Roundel with Scenes of the Attack on the Castle of Love
An item at Metropolitan Museum of Art
The attack on the Castle of Love became a popular image in the fourteenth century and is represented here with particular delicacy. Twenty- eight figures and five horses occupy the ground in front of the castle, as well as its battlements and windows. At the top the crowned and winged god of love prepares to launch an arrow toward the lower left. The castle is defended by women armed with roses that they hurl at the attacking knights. The knights are greeted by some women with welcoming gestures; and, in the upper left, a woman offers a crown to one of the trumpeters, who will announce the playful joust to take place before the portcullis. Two armed knights, their shields decorated with roses, ride in from the right to face their female opponents. A third, who has lost his shield and removed his helmet, stands on his horse to embrace a woman in a window to the left of the castle entrance.

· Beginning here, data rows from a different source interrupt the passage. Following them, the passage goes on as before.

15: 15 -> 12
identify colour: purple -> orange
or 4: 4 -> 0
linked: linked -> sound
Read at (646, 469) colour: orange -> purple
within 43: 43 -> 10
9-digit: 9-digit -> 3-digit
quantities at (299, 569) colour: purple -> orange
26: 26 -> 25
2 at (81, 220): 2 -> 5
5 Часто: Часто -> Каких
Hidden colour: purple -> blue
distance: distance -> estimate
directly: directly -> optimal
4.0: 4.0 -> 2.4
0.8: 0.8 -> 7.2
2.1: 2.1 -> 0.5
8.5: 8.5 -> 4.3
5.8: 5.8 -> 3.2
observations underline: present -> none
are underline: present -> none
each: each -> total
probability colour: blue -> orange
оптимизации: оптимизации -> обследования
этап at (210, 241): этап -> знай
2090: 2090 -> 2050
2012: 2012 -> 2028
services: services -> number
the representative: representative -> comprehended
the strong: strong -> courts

The ivory disk is the size and shape of fourteenth- century mirror cases, some of which are decorated with the same theme; but the reverse is, uncharacteristically, threaded at the edge, suggesting that the disk may have been the cover of a circular box.
Medieval Art and The Cloisters
An exhibit at Metropolitan Museum of Art
The Museum's collection of medieval and Byzantine art is among the most comprehensive in the world. Displayed in both The Met Fifth Avenue and in the Museum's branch in northern Manhattan, The Met Cloisters, the collection encompasses the art of the Mediterranean and Europe from the fall of Rome in the fourth century to the beginning of the Renaissance in the early sixteenth century. It also includes pre-medieval European works of art created during the Bronze Age and early Iron Age.